15. Governing Law. This Option Agreement shall be construed and interpreted in accordance with the laws of the State of Delaware, without regard to the principles of conflicts of law thereof. Notwithstanding anything contained in this Option Agreement, the Grant Notice or the Plan to the contrary, if any suit or claim is instituted by the Participant or the Company relating to this Option Agreement, the Grant Notice or the Plan, the Participant hereby submits to the exclusive jurisdiction of and venue in the courts of Delaware.
16. Plan. The terms and provisions of the Plan are incorporated herein by reference. In the event of a conflict or inconsistency between the terms and provisions of the Plan and the provisions of this Option Agreement (including the Grant Notice), the Plan shall govern and control.
17. Exhibit for Non-U.S. Participants. If the Participant is residing and/or working outside of the United States, the Option shall be subject to any special provisions set forth in Exhibit A to this Option Agreement. If the Participant becomes based outside the United States during the life of the Option, the special provisions set forth in Exhibit A shall apply to the Participant to the extent that the Company determines that the application of such provisions is necessary or advisable for legal or administrative reasons. Moreover, if the Participant relocates between any of the countries included on Exhibit A, the special provisions set forth in Exhibit A for such country shall apply to the Participant to the extent that the Company determines that the application of such provisions is necessary or advisable for legal or administrative reasons. Exhibit A constitutes part of this Option Agreement.

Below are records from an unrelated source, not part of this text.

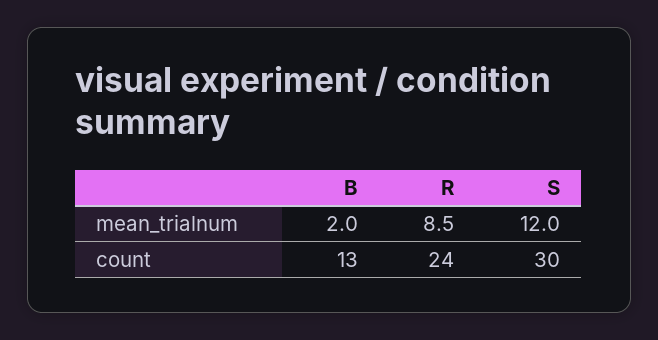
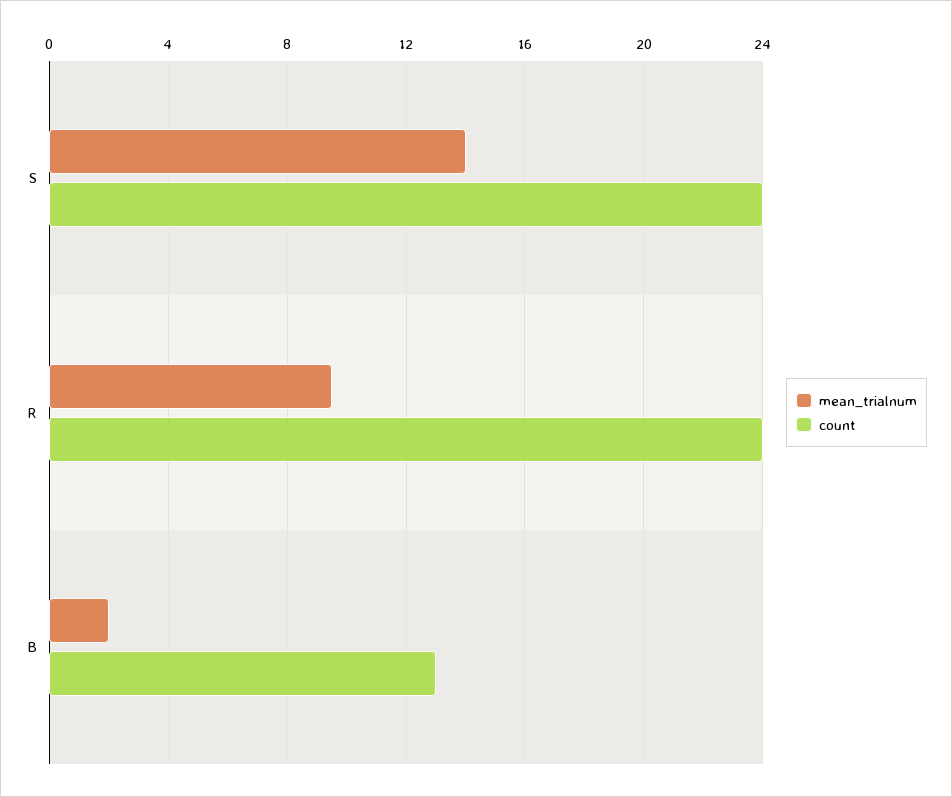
  {
    "mean_trialnum": {
      "B": 2,
-     "R": 8.5,
+     "R": 9.5,
-     "S": 12
+     "S": 14
    },
    "count": {
      "B": 13,
      "R": 24,
-     "S": 30
+     "S": 24
    }
  }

18. Plan. The terms and provisions of the Plan are incorporated herein by reference. In the event of a conflict or inconsistency between the terms and provisions of the Plan and the provisions of this Option Agreement, the Plan shall govern and control.
19. Imposition of Other Requirements. The Company reserves the right to impose other requirements on the Participants participation in the Plan, on the Option and on any shares of Common Stock acquired under the Plan, to the extent that the Company determines it is necessary or advisable for legal or administrative reasons, and to require the Participant to sign any additional agreements or undertakings that may be necessary to accomplish the foregoing.
20. Electronic Delivery and Acceptance. The Company may, in its sole discretion, decide to deliver any documents related to current or future participation in the Plan by electronic means. The Participant hereby consents to receive such documents by electronic delivery and agrees to participate in the Plan through an on-line or electronic system established and maintained by the Company or a third party designated by the Company.
21. Entire Agreement. This Option Agreement (including, without limitation, all exhibits attached hereto), the Grant Notice and the Plan constitute the entire agreement of the parties hereto in respect of the subject matter contained herein and supersede all prior agreements and understandings of the parties, oral and written, with respect to such subject matter.